# DATA SHOWN

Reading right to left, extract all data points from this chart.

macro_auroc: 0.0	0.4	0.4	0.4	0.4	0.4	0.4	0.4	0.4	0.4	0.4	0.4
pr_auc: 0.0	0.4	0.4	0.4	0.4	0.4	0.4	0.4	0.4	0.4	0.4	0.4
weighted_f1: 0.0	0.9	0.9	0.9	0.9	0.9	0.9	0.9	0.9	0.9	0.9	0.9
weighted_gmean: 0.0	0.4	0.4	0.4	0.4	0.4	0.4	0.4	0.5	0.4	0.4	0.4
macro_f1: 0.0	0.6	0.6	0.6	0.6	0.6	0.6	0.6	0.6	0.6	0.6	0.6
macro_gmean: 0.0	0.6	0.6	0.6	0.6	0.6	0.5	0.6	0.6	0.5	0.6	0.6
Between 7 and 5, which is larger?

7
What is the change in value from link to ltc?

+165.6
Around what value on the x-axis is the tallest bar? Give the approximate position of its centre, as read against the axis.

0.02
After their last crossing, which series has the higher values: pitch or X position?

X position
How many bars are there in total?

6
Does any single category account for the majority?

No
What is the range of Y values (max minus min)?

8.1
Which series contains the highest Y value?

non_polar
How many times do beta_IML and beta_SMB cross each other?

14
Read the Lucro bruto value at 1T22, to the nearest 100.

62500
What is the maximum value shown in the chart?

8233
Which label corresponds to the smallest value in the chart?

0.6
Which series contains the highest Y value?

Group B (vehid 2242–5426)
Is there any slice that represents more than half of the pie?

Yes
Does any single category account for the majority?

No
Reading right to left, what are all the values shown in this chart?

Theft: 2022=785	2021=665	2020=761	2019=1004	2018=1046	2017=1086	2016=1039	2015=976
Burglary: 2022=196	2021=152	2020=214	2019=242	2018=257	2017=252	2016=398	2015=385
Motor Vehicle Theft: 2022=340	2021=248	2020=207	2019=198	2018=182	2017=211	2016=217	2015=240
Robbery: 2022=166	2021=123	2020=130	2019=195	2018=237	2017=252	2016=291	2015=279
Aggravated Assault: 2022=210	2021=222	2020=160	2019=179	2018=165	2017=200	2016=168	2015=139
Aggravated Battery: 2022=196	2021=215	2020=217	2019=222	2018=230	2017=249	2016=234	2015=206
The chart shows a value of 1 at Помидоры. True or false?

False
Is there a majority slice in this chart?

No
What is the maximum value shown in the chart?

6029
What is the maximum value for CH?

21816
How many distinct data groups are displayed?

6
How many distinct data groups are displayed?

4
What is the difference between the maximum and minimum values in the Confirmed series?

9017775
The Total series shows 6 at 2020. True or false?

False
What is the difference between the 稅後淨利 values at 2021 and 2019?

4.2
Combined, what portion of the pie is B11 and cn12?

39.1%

# WORK TASK
Which lines of the listing above contain the string "chart", matching case exactly? Copy each of those lines.

# EXERCISE RESULT
Reading right to left, extract all data points from this chart.
What is the maximum value shown in the chart?
Which label corresponds to the smallest value in the chart?
Reading right to left, what are all the values shown in this chart?
The chart shows a value of 1 at Помидоры. True or false?
Is there a majority slice in this chart?
What is the maximum value shown in the chart?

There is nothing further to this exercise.